TRY IT: Restate word for word every line from the one containing "List each element's" to the last line of the records below.

------ EXERCISE INPUTS ------

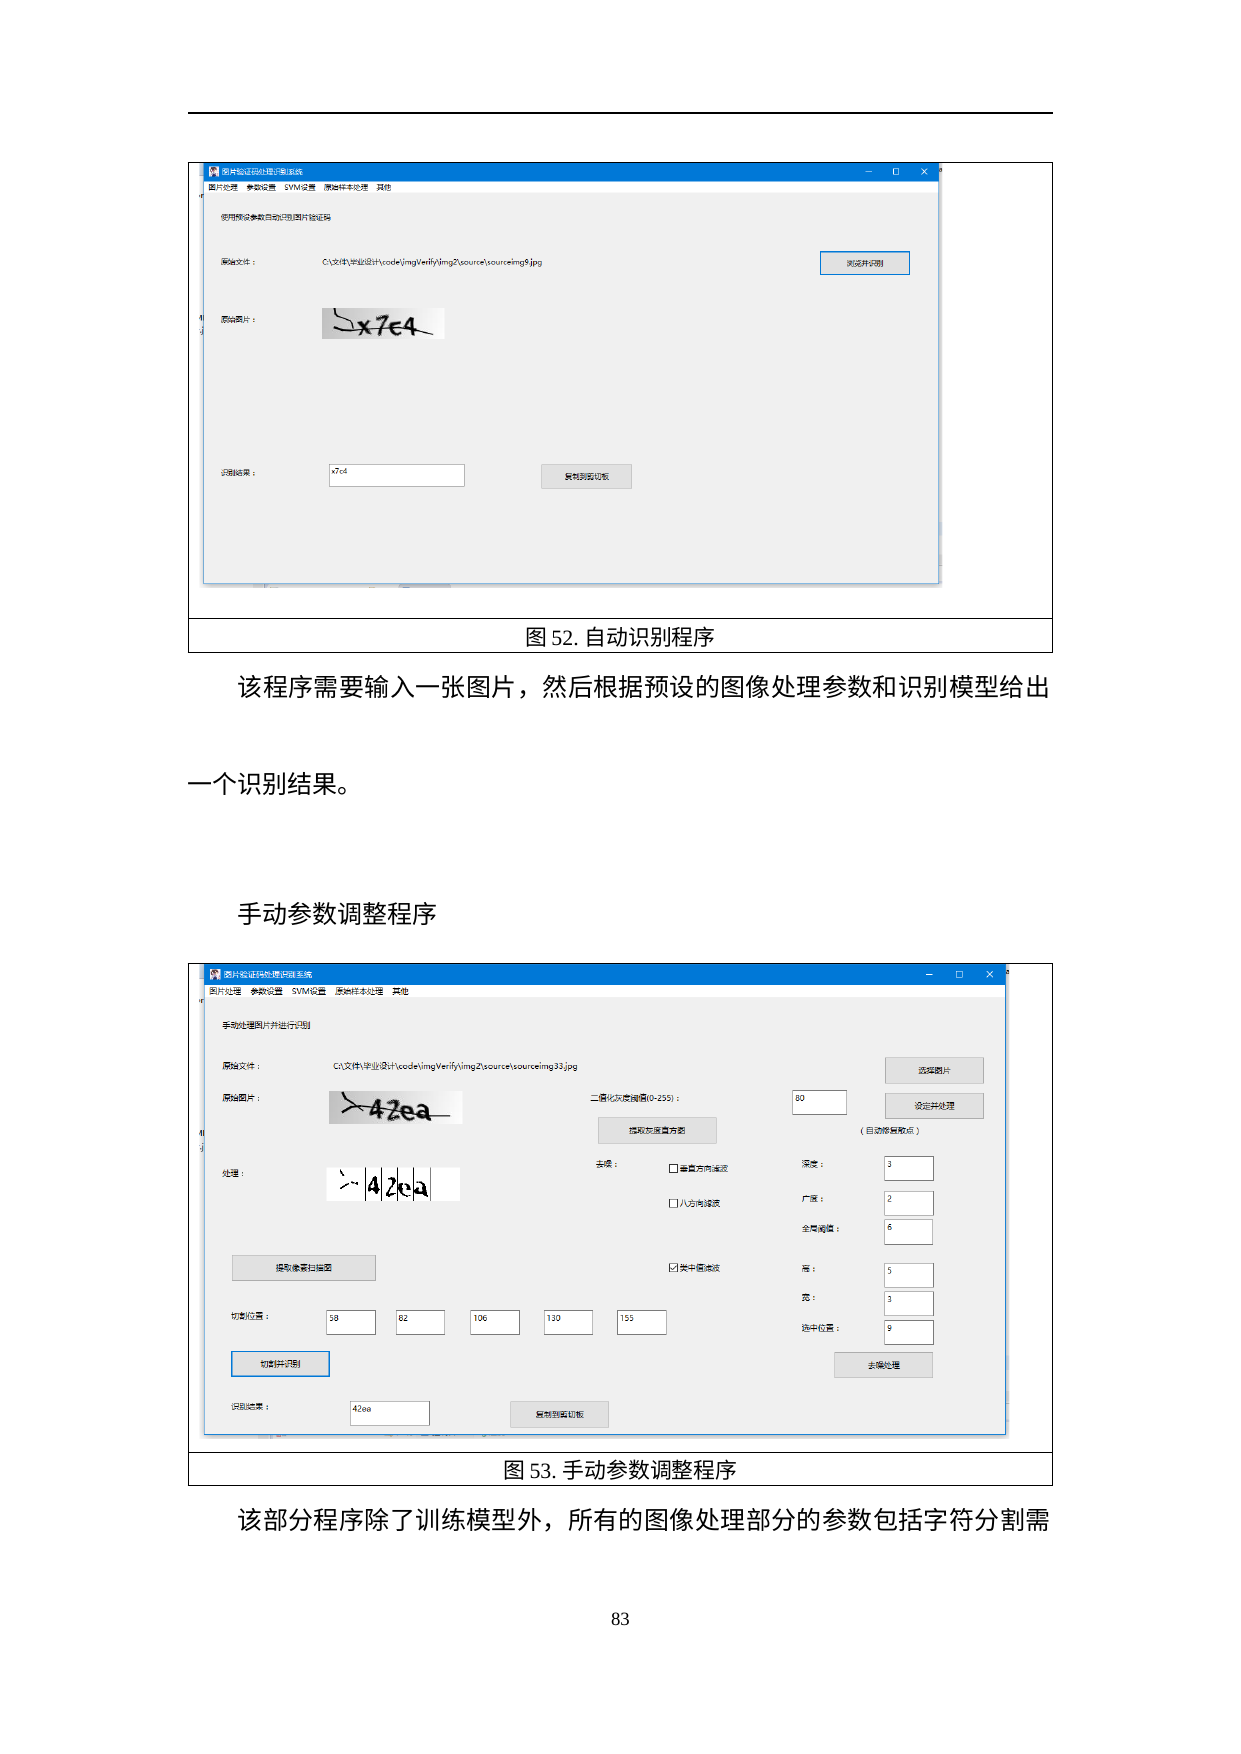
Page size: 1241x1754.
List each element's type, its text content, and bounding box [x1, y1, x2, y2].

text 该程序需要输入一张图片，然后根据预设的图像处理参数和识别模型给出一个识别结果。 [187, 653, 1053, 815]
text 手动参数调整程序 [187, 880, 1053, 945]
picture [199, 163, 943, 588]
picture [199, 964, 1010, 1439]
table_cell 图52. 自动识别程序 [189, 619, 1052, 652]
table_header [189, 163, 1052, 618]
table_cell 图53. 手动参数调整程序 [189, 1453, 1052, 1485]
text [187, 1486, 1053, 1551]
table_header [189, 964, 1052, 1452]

------

RESULT OF THIS TASK:
List each element's type, its text content, and bounding box [x1, y1, x2, y2].

text 该程序需要输入一张图片，然后根据预设的图像处理参数和识别模型给出一个识别结果。 [187, 653, 1053, 815]
text 手动参数调整程序 [187, 880, 1053, 945]
picture [199, 163, 943, 588]
picture [199, 964, 1010, 1439]
table_cell 图52. 自动识别程序 [189, 619, 1052, 652]
table_header [189, 163, 1052, 618]
table_cell 图53. 手动参数调整程序 [189, 1453, 1052, 1485]
text [187, 1486, 1053, 1551]
table_header [189, 964, 1052, 1452]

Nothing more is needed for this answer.